== REQUEST ==
Report each line from the entries in which "ends" can be found.

== TASK INPUTS ==
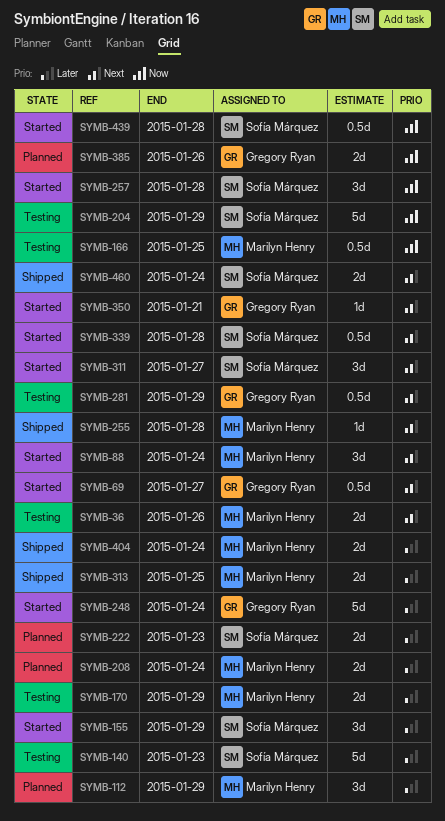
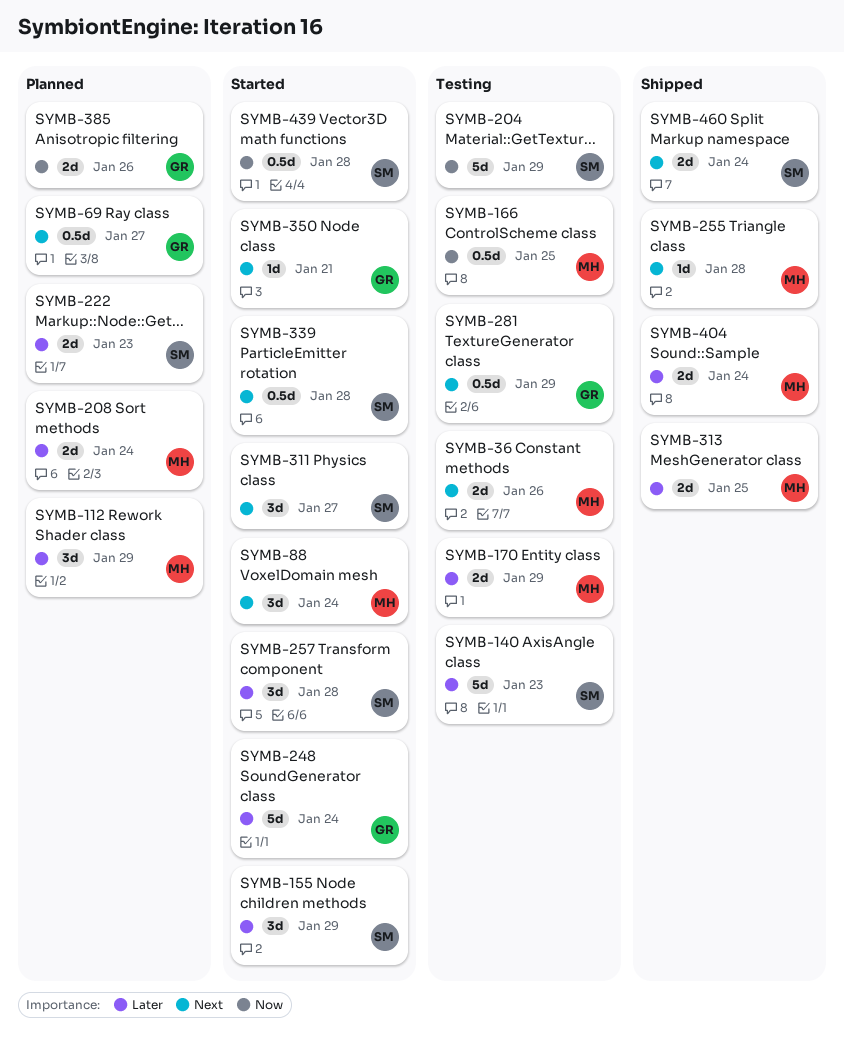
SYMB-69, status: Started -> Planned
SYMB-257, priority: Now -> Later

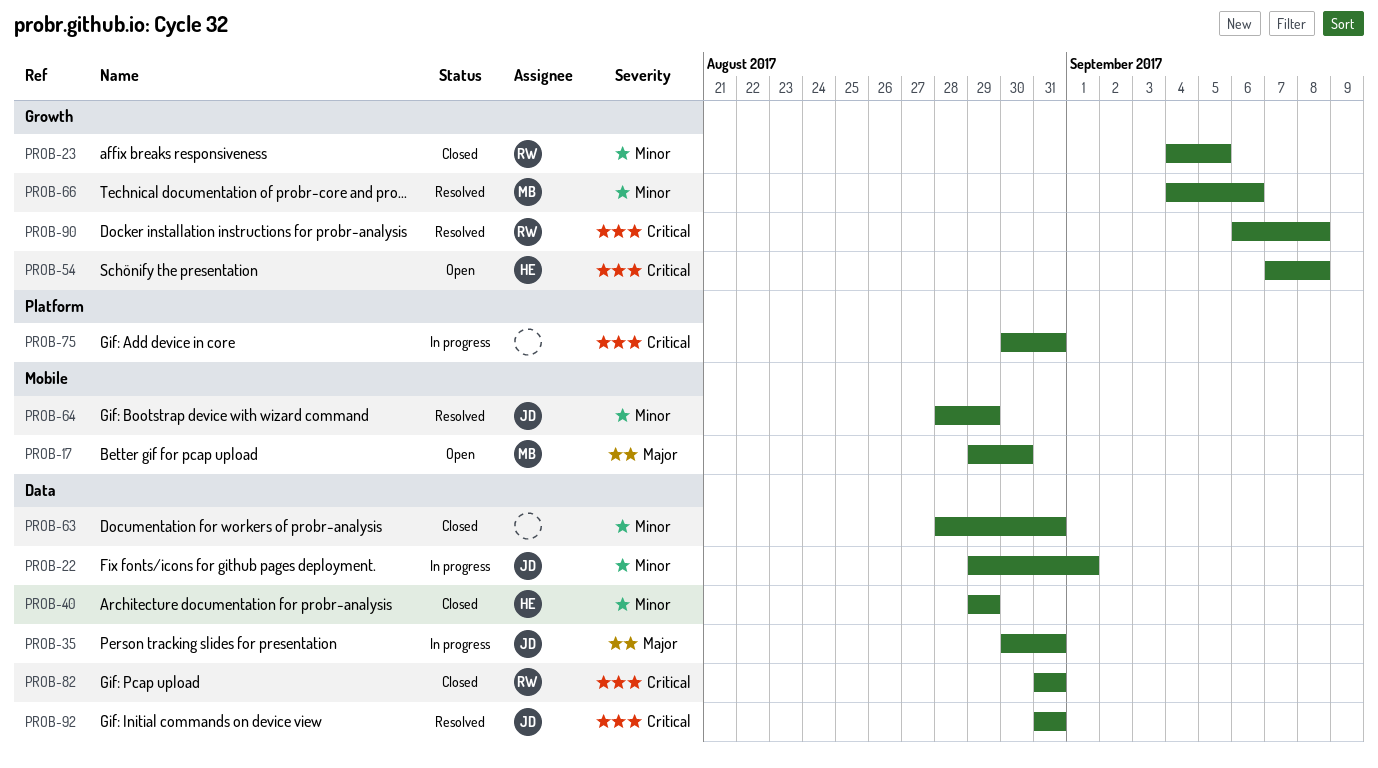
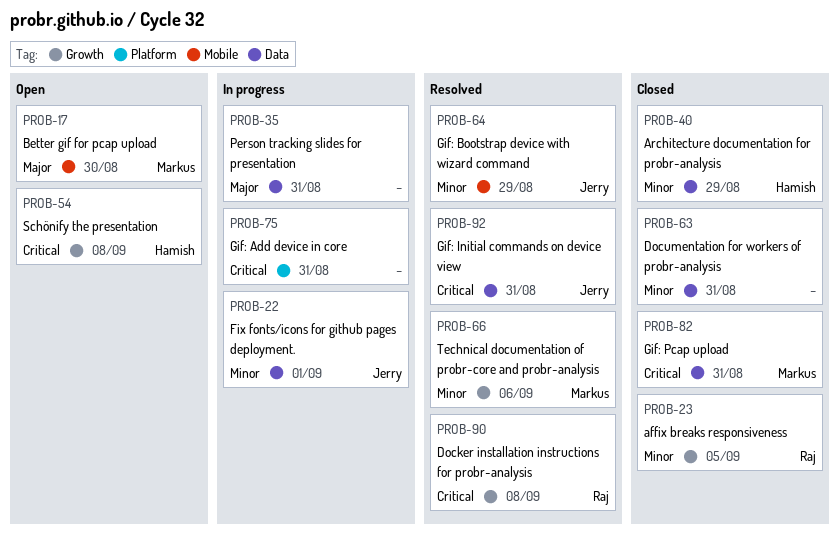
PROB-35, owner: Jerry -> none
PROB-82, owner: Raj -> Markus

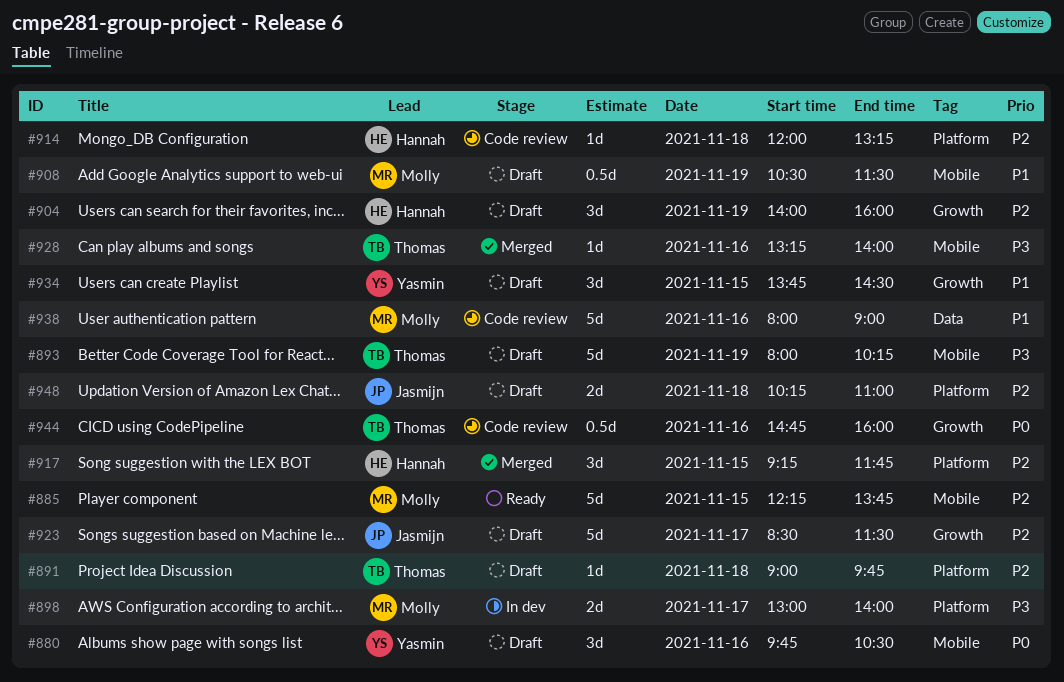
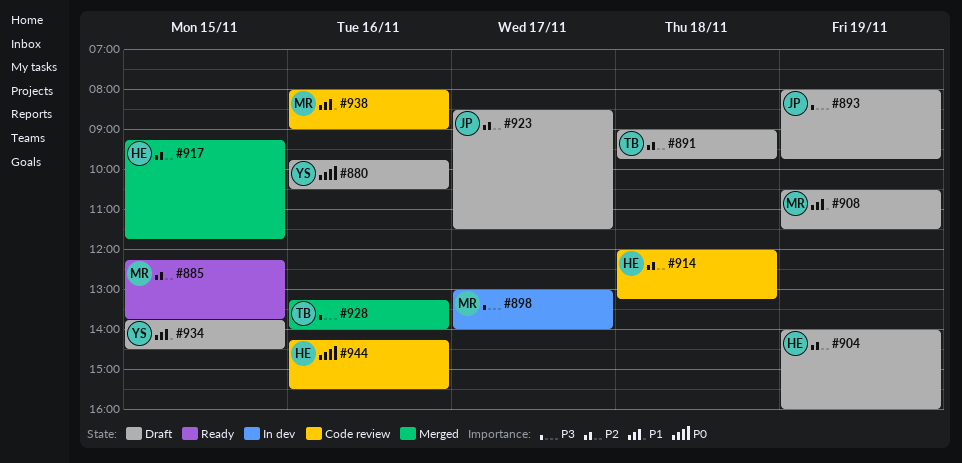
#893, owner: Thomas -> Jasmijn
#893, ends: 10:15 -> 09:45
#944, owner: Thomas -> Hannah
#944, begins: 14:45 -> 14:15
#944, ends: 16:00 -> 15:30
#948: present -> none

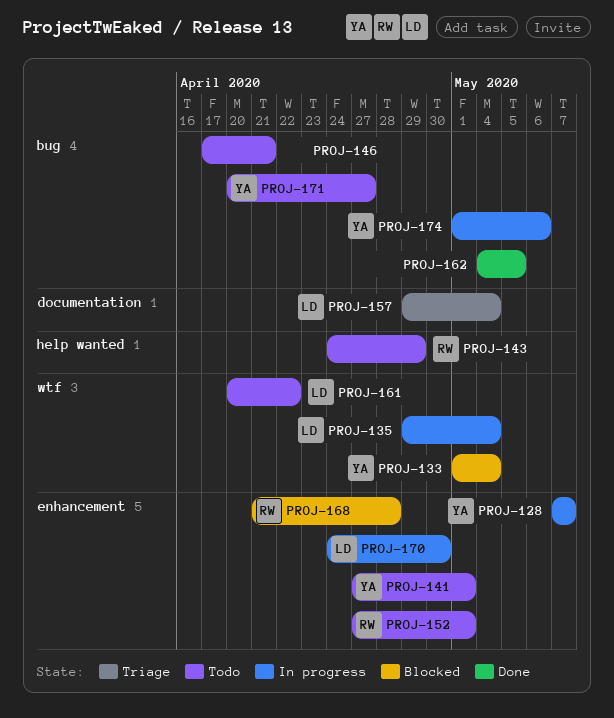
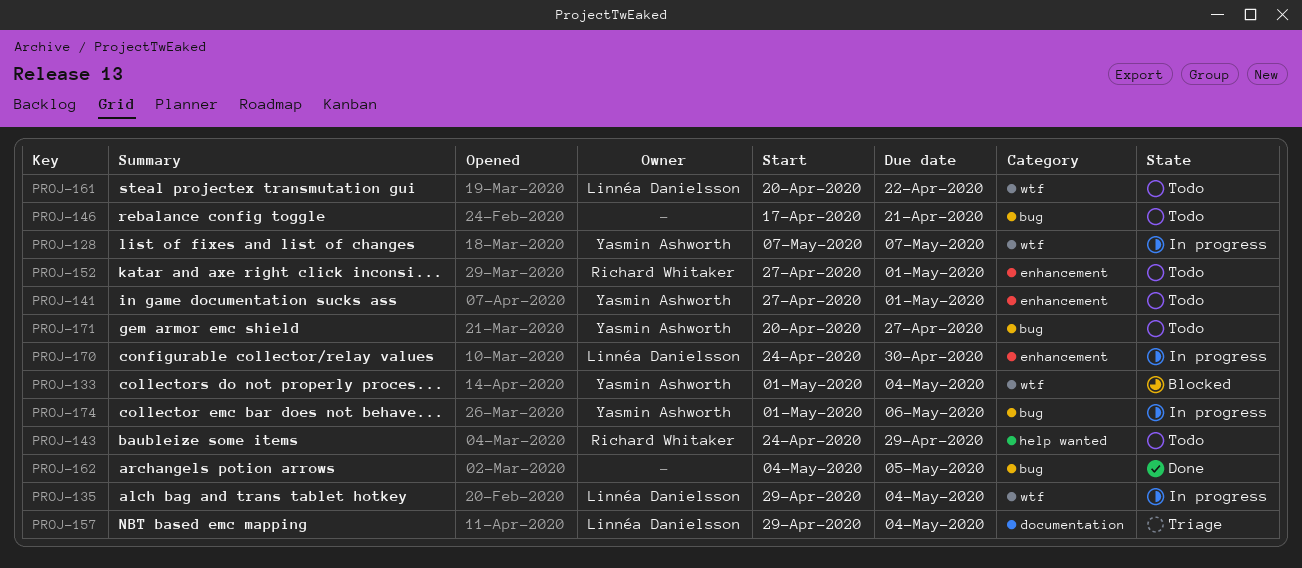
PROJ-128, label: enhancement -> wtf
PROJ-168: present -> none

== SOLUTION TO THE EXERCISE ==
#893, ends: 10:15 -> 09:45
#944, ends: 16:00 -> 15:30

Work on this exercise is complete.